Another advantage of this solution is that, while the overall concept is new, all the systems and technologies required to bring it to life already exist. Offshore wind, oil and gas suppliers can manufacture the modular steel structures at existing fabrication sites, with the wind turbine, battery system, and 13 platform steel structures shipped to the site ready for integration. The data halls are also prefabricated onshore in a factory setting, then lifted into place during final port-side integration.

Aikido expects the platform to achieve a Power Usage Effectiveness (PUE) rating of 1.08 thanks to its passive cooling system. For context, the global average PUE for data centers hovers around 1.5, meaning that for every unit of energy used to power the servers, another 0.5 units are consumed by cooling and infrastructure overhead. A PUE of 1.08 is exceptional, approaching the theoretical limit of 1.0.

A non-operational platform has already been deployed to validate construction and deployment techniques
A non-operational platform has already been deployed to validate construction and deployment techniques

Rather than starting from scratch on permitting or site identification, the company plans to build on the groundwork already laid by the broader offshore wind industry.
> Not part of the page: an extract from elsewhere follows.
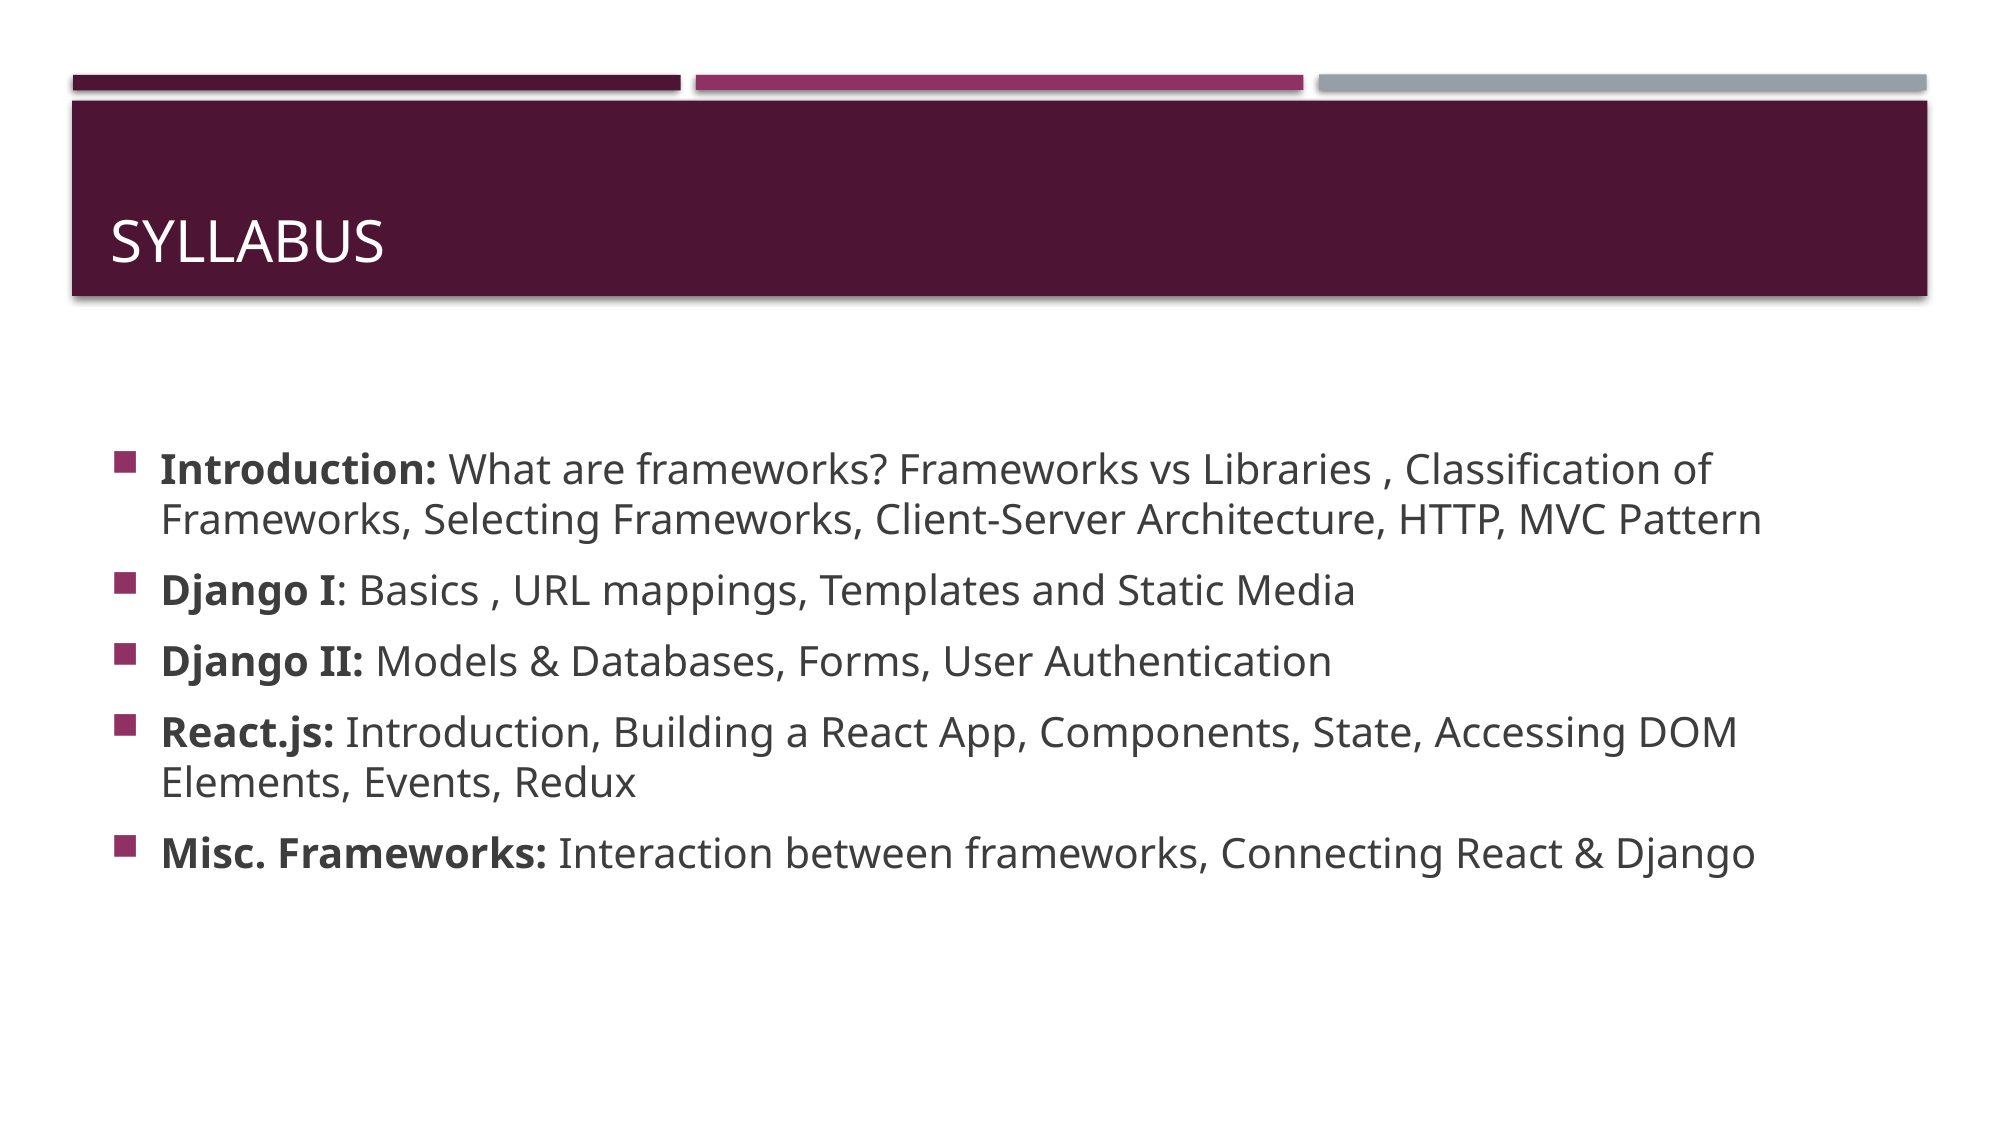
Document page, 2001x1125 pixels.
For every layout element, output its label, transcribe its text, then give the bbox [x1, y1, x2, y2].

Aikido intends to utilize the over 50 gigawatts of distressed floating wind sites globally that could be repurposed immediately for sovereign data center deployment.

“We have this power from the wind. We have free cooling. We think we can be quite cost competitive compared to conventional data-center solutions,” says Kanner.

The company plans to eventually build offshore wind farms capable of supporting computing capacity from 30 megawatts to more than 1 gigawatt. For now, however, current realities are more humble. Aikido's first prototype, a 100-kilowatt unit using a refurbished Vestas V-17 turbine, is scheduled to launch in the North Sea off the coast of Norway by the end of 2026. The first commercial project is targeted for the UK, with a planned operational date of 2028. A site has already been identified, and detailed engineering and commercial discussions are underway.